The Internet has placed more political information at the disposal of voters than ever before, and that’s a good thing for democracy. At the same time, the Internet has been a very damaging influence — with the Clinton-Lewinsky thing, for example, which is something that had no business becoming as big a deal as it did.

Right now, the Internet remains a minor part of most political campaigns. But that will change in the years ahead, I suspect.

Q. There seems to be a growing cynicism among voters across the country. As our lives become more complex and demands on our time increase dramatically, it seems that the political process is becoming less of a priority — witness declining voter turnout at the polls. With this in mind, some commentators have questioned whether political campaigns matter anymore. How would you respond to that?
A.
I’ve heard the criticisms: namely, that campaigns are utterly irrelevant to the lives of real people — you know, the folks who sneer, or head to the kitchen for a glass of milk, when a political spot is broadcast. If campaigns are designed to inform voters about the choices available to them — if they highlight differences, and if they motivate voters to express themselves on the basis of those differences — then campaigns do what they are supposed to do. Political campaigns may not be the prettiest of dialectical exercises, but they seem to meet the two basic requirements: information and motivation.

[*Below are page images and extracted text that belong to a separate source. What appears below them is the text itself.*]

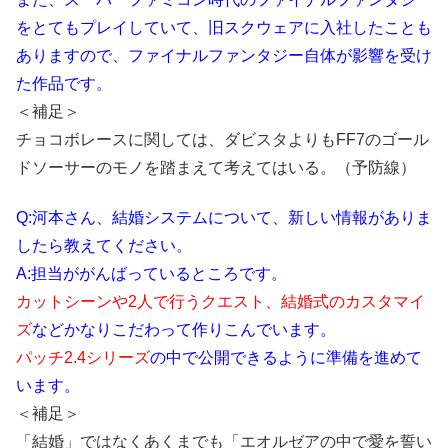
をとてもプレイしていて、旧スクウェアに入社したことも
ありますので、ファイナルファンタジー自体が影響を受け
た作品です。
＜補足＞
チョコボレースに関しては、ダビスタよりもFF7のゴール
ドソーサーのモノを踏まえて考えてはいる。（予防線）
Q:河本さん、結婚システムについて、新しい情報がありま
したら教えてください。
A:担当ががんばっているところです。
カットシーンや2人で行うクエスト、結婚式のカスタマイ
ズ
などかなりこだわって作りこんでいます。
パッチ2.4シリーズ
の中で公開できるように準備を進めて
います。
＜補足＞
「結婚」ではなくあくまでも「エオルゼアの中で愛を誓い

Q. In the book, you provide some very strong opinions about political journalists and offer a controversial report card for some of the country’s high profile political scribes and pundits. How complicated is the relationship between a political strategist and the Ottawa press gallery?
A.
Most of the time, political people suck up to reporters to win some positive coverage. My view is that that approach doesn’t work — mostly because reporters aren’t dummies. They know when someone is trying to manipulate them. So, I take a different approach. If a reporter is dead wrong, I say so. A lot of reporters don’t like that — they’re good at dishing it, but not so good at taking it. I say, too bad. Get used to it. In the future, politicians will be getting tougher with the media, because they know the voting public doesn’t have the highest regard for the media, either.

Q. Do your future plans include another run at public office?
A.
Not if my wife has anything to do with it. She’d murder me — and no jury would convict her!